A Lesson from Children on Values-Based Leadership and Spirituality


I often reflect on how unfortunate it is that people in many situations focus on the differences in our spiritual beliefs rather than focusing on the many things the great majority of us share in common: Treating one another the way we want to be treated (the “golden rule”), giving one another the benefit of the doubt, forgiving one another when we make mistakes, making the world a better place for our children, etc.

However, being an optimist, I believe firmly that we have the capacity to do better, and I believe that heart-warming stories like the following one attest to this fact:

As you may know, today Muslims worldwide celebrated “Eid-ul-Fitr”, the end of the Islamic holy month of Ramadan. During the past month, Muslims fasted during the whole day (as they do every Ramadan) — which means no food or drinks (including water!) between sunrise and sunset — as a way to purify themselves and achieve a higher level of spirituality. For Muslims, Ramadan is intended to help teach self-discipline, self-restraint, and generosity and serves as a reminder of the suffering of the poor, who may rarely get to eat well. Each evening, Muslims break their fast with a meal called “Iftar”, which is a time to give thanks and celebrate with family and friends. Typically, neighbors also share Iftar dishes with each other. The following photo shows the children of a Muslim friend of mine making such an “Iftar delivery” a week or so ago to one of their neighbors in Philadelphia.
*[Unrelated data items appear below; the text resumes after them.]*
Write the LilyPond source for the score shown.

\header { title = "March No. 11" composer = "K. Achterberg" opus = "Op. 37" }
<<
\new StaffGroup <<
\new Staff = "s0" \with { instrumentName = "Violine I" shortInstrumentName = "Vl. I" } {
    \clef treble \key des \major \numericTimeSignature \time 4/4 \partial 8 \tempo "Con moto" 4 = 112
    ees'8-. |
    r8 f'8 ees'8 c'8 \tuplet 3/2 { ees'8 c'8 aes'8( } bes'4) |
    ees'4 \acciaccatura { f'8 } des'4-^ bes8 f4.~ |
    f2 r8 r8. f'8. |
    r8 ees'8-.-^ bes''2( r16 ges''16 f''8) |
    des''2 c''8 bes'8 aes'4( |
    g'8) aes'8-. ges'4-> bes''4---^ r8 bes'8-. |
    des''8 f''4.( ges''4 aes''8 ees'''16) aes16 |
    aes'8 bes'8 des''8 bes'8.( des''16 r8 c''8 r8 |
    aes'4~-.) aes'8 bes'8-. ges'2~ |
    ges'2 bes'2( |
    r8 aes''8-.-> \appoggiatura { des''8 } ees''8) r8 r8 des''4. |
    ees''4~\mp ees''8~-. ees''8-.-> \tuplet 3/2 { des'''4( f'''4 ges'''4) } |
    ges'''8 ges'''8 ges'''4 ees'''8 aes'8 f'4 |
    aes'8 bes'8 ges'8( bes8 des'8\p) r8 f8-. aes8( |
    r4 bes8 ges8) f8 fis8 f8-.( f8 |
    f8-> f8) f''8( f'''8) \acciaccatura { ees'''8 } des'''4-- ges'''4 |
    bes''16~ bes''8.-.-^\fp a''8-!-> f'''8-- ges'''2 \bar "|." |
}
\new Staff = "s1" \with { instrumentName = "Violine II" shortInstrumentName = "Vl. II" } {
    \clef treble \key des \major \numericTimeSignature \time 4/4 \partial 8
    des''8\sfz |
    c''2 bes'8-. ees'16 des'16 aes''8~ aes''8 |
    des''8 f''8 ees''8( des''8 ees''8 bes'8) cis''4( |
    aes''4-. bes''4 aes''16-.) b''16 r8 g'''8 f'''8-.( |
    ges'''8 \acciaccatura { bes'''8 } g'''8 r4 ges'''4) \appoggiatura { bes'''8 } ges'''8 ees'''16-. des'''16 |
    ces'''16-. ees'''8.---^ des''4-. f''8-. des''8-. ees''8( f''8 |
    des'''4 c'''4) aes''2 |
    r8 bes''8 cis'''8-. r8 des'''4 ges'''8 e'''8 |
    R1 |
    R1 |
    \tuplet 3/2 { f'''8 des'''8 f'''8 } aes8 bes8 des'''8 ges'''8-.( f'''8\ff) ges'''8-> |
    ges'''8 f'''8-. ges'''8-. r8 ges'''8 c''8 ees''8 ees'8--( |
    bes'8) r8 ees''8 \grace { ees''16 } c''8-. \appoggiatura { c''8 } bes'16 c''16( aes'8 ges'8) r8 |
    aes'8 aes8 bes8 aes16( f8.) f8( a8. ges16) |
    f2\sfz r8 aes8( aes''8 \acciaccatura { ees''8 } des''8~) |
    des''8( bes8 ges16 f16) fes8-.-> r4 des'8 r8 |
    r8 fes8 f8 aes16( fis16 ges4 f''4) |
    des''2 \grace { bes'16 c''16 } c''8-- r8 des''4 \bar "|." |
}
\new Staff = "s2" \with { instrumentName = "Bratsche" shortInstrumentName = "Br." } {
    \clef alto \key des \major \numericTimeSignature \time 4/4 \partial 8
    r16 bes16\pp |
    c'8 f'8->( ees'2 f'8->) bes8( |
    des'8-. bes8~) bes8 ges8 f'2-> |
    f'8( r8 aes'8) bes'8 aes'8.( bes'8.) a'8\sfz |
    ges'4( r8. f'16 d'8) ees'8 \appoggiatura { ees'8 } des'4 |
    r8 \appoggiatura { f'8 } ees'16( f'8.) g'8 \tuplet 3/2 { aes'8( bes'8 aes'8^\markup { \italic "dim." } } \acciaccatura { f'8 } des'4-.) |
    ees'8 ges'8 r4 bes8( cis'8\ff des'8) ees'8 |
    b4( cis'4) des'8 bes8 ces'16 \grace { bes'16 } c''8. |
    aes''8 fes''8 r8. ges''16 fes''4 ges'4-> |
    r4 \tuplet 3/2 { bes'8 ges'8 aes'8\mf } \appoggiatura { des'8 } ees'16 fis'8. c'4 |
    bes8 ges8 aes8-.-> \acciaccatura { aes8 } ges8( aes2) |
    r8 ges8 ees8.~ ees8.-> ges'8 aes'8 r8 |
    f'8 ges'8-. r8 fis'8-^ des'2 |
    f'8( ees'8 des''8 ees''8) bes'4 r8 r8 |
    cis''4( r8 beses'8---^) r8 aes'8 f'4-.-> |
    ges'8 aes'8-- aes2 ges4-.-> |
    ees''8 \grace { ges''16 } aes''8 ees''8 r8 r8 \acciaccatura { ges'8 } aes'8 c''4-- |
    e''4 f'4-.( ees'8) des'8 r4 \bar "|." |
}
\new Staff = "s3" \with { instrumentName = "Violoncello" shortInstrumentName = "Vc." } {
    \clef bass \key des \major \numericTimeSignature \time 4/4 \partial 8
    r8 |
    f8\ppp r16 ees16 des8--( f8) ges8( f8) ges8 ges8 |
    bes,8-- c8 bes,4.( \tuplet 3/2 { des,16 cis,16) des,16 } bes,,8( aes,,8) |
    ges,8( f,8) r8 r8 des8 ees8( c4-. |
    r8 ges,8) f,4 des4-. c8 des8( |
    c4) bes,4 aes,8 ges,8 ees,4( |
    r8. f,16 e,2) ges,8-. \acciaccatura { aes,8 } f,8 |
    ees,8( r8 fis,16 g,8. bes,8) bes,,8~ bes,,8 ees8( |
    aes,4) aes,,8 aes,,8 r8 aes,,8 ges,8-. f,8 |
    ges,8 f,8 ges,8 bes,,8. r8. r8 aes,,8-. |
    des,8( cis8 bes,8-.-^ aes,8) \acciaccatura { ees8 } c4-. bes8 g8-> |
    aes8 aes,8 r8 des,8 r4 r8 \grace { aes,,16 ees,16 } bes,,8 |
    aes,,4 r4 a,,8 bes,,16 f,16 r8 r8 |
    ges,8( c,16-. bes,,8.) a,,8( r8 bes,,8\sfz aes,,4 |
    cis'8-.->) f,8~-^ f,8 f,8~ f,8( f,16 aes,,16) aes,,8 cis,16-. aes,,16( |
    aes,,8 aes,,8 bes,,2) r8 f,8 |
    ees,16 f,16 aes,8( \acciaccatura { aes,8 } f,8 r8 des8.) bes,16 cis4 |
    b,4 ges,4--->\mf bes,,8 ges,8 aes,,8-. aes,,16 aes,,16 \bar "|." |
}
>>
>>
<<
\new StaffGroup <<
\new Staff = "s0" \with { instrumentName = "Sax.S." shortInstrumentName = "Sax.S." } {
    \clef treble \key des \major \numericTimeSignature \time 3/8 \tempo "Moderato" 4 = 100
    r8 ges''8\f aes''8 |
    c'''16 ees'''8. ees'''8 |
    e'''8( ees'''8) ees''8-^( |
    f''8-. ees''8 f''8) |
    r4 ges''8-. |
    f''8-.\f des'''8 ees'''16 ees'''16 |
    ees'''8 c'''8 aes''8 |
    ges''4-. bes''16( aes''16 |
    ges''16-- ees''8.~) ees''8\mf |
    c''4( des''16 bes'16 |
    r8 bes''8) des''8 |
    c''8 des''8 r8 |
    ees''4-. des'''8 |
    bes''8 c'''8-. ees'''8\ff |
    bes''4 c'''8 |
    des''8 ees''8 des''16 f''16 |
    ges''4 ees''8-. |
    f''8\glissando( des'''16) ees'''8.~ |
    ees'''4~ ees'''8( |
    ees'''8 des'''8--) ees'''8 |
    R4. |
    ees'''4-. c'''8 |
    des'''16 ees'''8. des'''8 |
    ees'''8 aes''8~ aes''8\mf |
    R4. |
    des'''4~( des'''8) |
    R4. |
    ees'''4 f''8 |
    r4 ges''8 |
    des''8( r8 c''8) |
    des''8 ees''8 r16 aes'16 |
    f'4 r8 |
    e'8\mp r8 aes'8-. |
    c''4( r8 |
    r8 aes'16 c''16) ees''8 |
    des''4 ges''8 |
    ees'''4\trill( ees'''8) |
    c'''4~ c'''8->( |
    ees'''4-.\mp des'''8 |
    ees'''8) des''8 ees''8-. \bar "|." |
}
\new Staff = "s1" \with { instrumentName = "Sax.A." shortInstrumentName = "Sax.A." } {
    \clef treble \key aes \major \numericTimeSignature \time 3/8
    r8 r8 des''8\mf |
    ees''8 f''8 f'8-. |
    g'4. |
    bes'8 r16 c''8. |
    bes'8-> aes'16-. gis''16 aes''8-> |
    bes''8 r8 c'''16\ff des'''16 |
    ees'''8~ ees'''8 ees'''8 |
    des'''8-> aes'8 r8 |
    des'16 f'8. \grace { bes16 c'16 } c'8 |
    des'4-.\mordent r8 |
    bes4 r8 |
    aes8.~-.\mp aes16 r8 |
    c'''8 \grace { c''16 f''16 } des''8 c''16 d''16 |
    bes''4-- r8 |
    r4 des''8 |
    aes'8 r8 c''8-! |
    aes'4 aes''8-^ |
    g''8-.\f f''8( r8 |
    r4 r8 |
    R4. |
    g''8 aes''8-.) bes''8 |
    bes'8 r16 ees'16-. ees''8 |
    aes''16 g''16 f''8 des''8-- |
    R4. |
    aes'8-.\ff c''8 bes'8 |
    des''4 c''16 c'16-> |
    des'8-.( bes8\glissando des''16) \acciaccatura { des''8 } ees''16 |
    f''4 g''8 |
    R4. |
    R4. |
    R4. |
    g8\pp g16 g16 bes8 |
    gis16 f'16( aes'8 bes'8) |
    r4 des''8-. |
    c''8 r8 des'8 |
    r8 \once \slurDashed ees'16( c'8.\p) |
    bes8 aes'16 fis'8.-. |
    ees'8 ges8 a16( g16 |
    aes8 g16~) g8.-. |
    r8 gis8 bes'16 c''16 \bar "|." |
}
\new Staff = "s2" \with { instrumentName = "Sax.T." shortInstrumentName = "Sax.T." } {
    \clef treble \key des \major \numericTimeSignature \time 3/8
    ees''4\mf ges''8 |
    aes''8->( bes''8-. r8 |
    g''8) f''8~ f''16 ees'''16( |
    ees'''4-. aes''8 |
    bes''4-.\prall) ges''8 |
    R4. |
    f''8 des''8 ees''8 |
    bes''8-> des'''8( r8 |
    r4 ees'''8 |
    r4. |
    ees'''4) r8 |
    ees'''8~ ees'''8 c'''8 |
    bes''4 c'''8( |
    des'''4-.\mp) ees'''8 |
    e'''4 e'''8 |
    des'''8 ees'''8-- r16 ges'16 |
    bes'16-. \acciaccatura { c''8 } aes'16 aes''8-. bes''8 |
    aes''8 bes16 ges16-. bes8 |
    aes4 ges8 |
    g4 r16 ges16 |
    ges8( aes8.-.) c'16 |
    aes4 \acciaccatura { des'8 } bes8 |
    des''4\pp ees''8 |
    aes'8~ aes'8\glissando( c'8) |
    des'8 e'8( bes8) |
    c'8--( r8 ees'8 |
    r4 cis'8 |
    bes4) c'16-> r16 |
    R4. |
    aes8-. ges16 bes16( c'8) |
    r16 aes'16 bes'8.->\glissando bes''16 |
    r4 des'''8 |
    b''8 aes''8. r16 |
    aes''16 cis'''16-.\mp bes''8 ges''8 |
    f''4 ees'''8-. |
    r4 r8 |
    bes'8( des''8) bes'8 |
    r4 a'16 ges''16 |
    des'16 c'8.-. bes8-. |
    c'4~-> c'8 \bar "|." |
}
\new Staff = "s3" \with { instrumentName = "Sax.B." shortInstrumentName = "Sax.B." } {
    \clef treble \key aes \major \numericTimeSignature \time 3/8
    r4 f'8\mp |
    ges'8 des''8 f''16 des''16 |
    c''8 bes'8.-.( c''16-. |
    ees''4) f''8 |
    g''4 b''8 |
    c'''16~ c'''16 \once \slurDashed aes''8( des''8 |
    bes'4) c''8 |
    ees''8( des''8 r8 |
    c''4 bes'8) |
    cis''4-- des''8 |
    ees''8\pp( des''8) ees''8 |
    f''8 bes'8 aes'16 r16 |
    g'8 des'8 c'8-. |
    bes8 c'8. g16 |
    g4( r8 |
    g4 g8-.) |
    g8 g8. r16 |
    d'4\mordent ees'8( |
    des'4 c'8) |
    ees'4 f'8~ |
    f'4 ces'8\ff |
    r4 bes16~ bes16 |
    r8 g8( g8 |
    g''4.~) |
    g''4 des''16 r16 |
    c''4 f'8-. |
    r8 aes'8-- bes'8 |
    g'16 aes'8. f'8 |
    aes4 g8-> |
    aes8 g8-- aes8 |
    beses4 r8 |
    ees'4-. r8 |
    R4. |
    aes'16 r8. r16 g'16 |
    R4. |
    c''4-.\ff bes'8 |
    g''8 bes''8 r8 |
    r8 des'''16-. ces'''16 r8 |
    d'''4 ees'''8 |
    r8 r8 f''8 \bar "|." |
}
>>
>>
But here’s the fantastic part of the story: These neighbors aren’t even Muslim — they’re Jewish!

Notice that there is a poster on the neighbor’s gate that says “Hate has no home here.” The statement is repeated in several languages, including Urdu, Arabic, Spanish, and Hebrew.

My Muslim friend said it best: “My family and I felt it was so nice of our Jewish neighbors to publicly condemn hate that we stopped by and introduced ourselves earlier this year and decided to share an Iftar platter with them this Ramadan. I feel the picture of our children delivering Iftar to this neighbor is so powerful: Two Muslim children delivering Iftar to Jewish neighbors who have made a poignant, public declaration in support of love and humanity.”

I get excited to think of how different the world could be for all of us and our children if we all acted in this way, focusing on what we all share in common rather than exaggerating the differences. We clearly can learn much from such acts of generosity and kindness.

2 comments

  • That is a great story of Islamic/Jewish kindness. Now if that message could be communicated to the Islamic terrorists -that could truly be the difference!

    Like

  • Islamic terrorist is like Ugly Americans. Both are generalizations with some, or little base on facts.